Here's what happened: I mentioned interest on the national debt first, then forgot to add it in afterward. When you do add it in, all the revenue is spent -- exactly -- after you fund interest, defense, homeland security, Social Security, Medicare, disaster relief, veterans benefits, unemployment compensation, and SCHIP. So all the 2010 revenue could have been spent without using a dime for poverty programs (Medicaid, food stamps, etc.), non-military foreign aid, or any of the other stuff that many people seem to think the government spends all its money on.
So the FBI puts a tracking device on a 20-year-old's car. When his mechanic finds it and his friend posts a what's-this photo on the web, agents show up demanding their property back. No fair -- there ought to be a finders-keepers rule here.
Nobody seems to know whether the FBI had a warrant, but it turns out they don't need one. An appeals court has ruled that the government can put a tracker on your car without a warrant, even if it's parked in your own driveway when they do it.
I'm relieved to hear that Christine O'Donnell is really me and will go to Washington and do what I would do. I was afraid she was really Christine O'Donnell and would go to Washington and do all the crazy stuff O'Donnell has been saying she wants to do.
You know who really ought to be upset about Christine O'Donnell's comments about witchcraft? Witches.

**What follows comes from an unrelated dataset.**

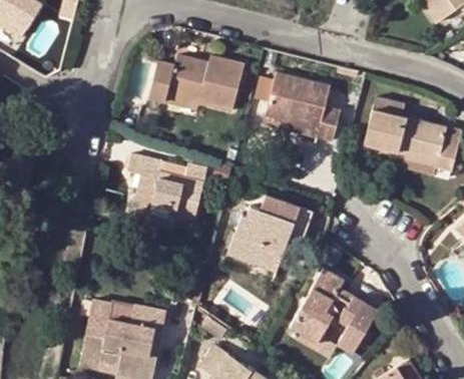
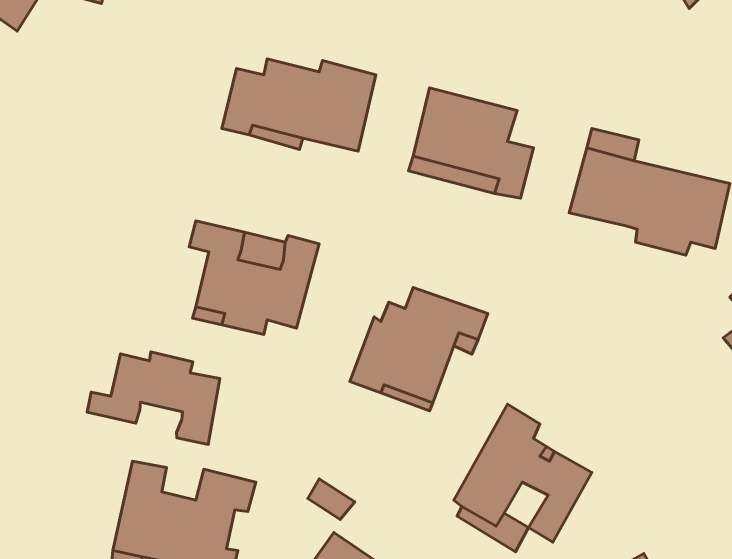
building: none -> [87,352,220,444]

The anonymous funding of political campaigns that I talked about last week is getting increasing attention. A Public Citizen report says that in the last mid-term election cycle, 30 out of 31 electioneering groups disclosed their donors. As of September 2 of this year, only 7 of 22 groups had.
A NYT reporter says spending by such groups is already double 2006's total. He recounts his attempts to figure out who was behind a particularly striking set of ads: the talking babies against Obamacare. They're sponsored by the Coalition to Protect Seniors, which is … who exactly? He can't figure it out, but the phone numbers he finds on official documents ring through to people somehow involved in the health insurance industry.
The main reason national polls are all over the map is that each organization has its own "likely voter" model. In other words, if X % of 20-somethings tell you they're going to vote Republican, you want to weigh that not by the number of 20-somethings in the population, but by the number that you think are going to vote.
But that's something nobody knows. Young adult turnout was exceptionally high in 2008. Is that a blip or a trend? DailyKos' Meteor Blades talks this issue through in Millennials: Will they, or won't they?
I'm guessing that this year's youth turn-out will be bigger than most people expect. Reason: social networking makes it easier for the one activist in a group of friends to nag the rest into voting. "OK already. I voted. Leave me alone."